The front porch we enjoyed in Pascagoula sits next door to the Longfellow House, built by notoriously cruel slave trader Daniel Smith Graham.

Our home, Bexar County, had a pillar hanging in the memorial. It is for Alexander Washington, a man lynched for alleged attempted rape in 1886. The papers at the time reported that the black community supported the lynching, and that “no attempt was being made to discover the parties who did the hanging.” The second statement is probably accurate, and the first is probably far more complicated, if not a blatant lie.

Which led to some reflection on the complicity of the press, and wondering what we will look back on in 50 years and feel ashamed to have printed.

While I walked and read among the Corten steel pillars hanging in the memorial, my daughter used her stick to draw in the dust and gravel along the edge where the roofline cast a shadow in the morning sun. She was getting peckish and tired, and her goodwill was waning. I know her limits, physically and psychologically. To avoid a scene, I let her stay in the shaded gravel.

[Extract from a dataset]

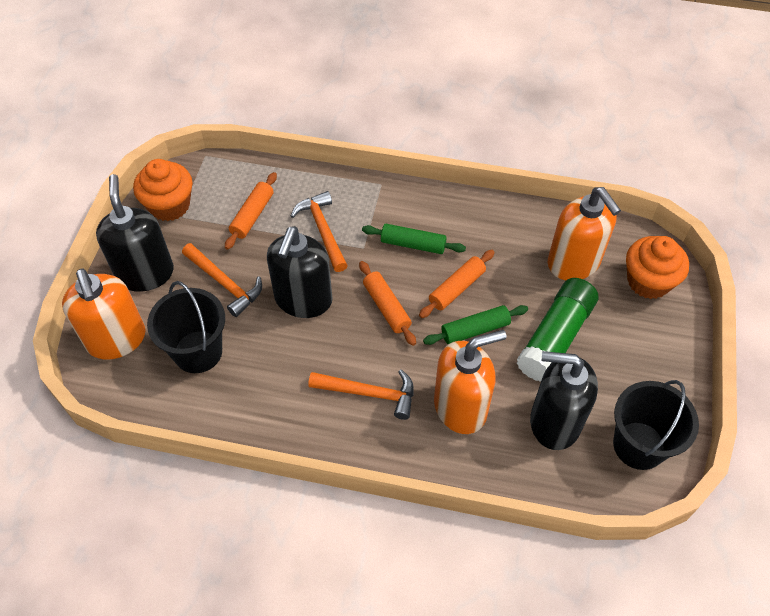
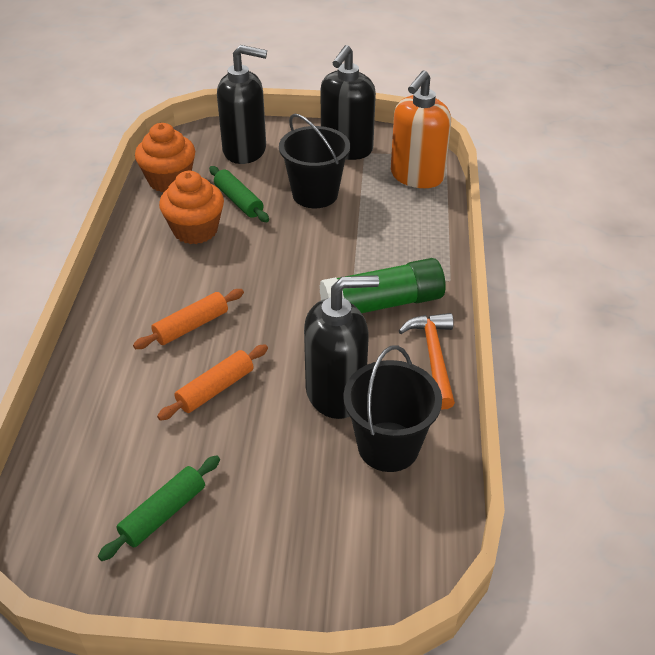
orange hammer: 3 -> 1
orange rolling pin: 3 -> 2
orange soap dispenser: 3 -> 1

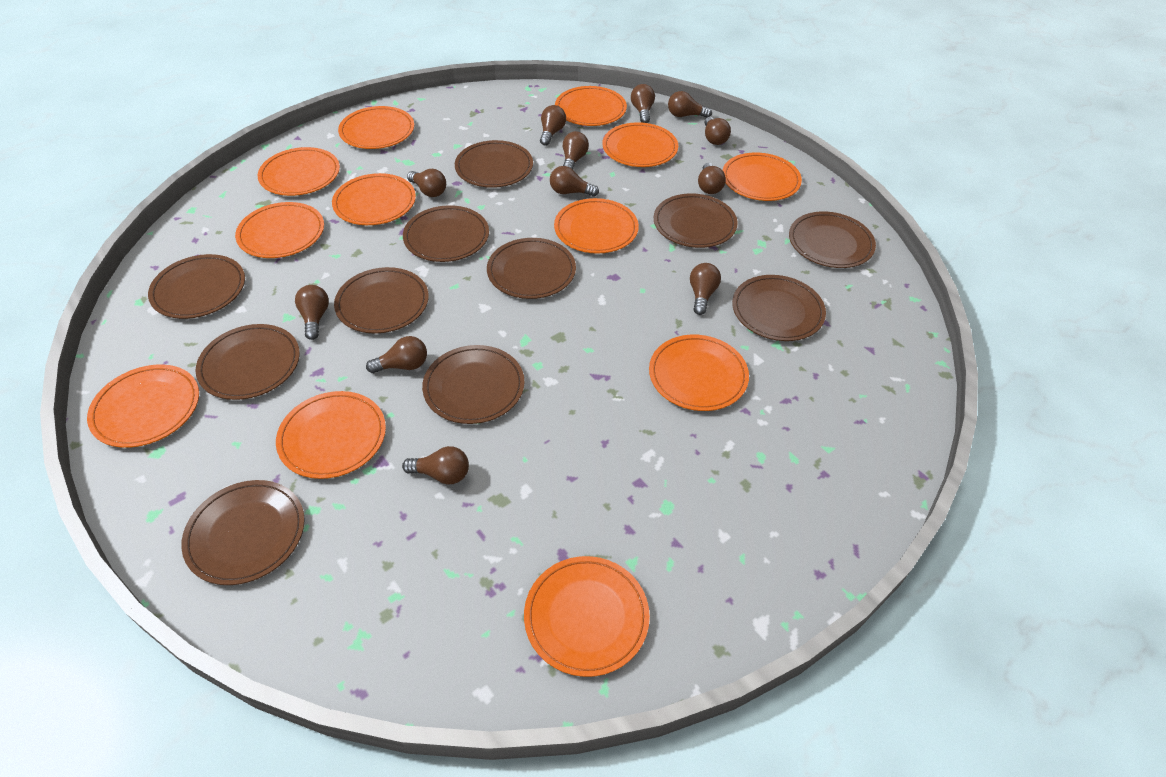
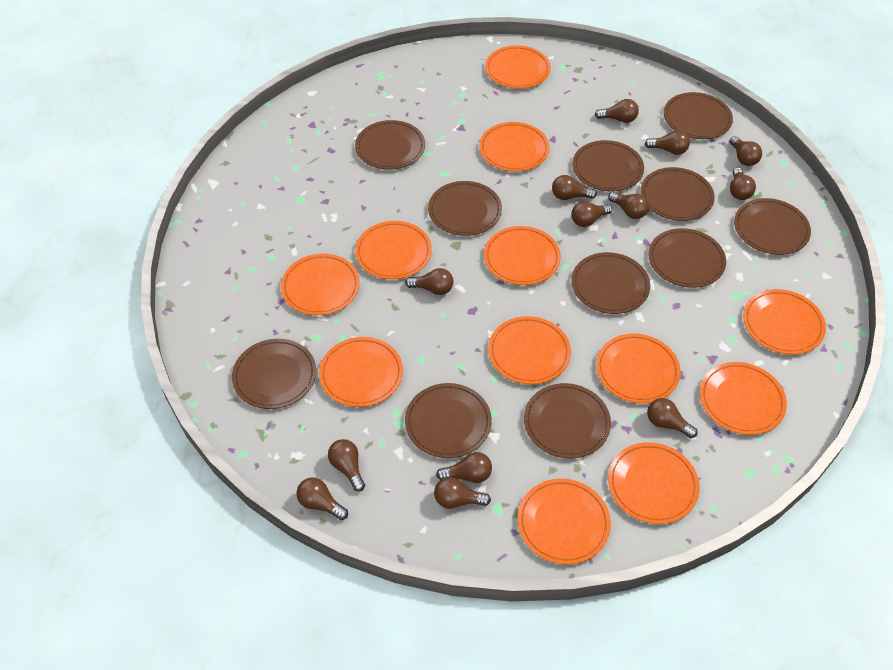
brown light bulb: 12 -> 13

A docent stood near her, a young, black woman wearing an Equal Justice Initiative T-shirt. I felt, again, that sticky white-person awkwardness, wondering if we came off as cavalier, my daughter sitting contentedly at the edge of a structure memorializing the cruelty her ancestors visited upon the ancestors of this docent. Was it offensive? Was it annoying? Was it entitled, or privileged, or tone-deaf?

When I came to retrieve my daughter a few minutes later, my face must have been battle-ready, because the docent held up her hand to say, Stand down, Mama.

“She’s been working hard to make something for you,” the docent said, cuing me to change my tone. My daughter proudly showed me the gravel etchings she’d been working on.

“She is so special,” the docent said. She told me what they had been discussing in my absence. Just two humans, enjoying the shade on a hot day. Even with history literally hanging over their heads, there was so much grace. Grace that made space for hope.

The memorial alludes to hope as well, in the Dana King sculptures of the women of the Montgomery Bus Boycott. Which led us to explore this idea of segregation … and desegregation.

After the memorial, we visited the Freedom Riders Museum. This was a chance to help my daughter understand nonviolent action and a role “people with light skin” might play in supporting “people with dark skin” in their continuing movement toward justice. Not to make it about us — but to make sure we aren’t trying to rebuild what they’re tearing down. These historic and present leaders showed my daughter (and her mama) that it’s not up to her to wield a stick and save the world. Instead of paralyzing shame or panicky world-saving frenzy of white-person wokeness, the white Freedom Riders suggested we consider stubborn, humble solidarity. Because there’s more hope when we all ride together.

Bekah McNeel is a San Antonio, Texas–based reporter, writing primarily about education.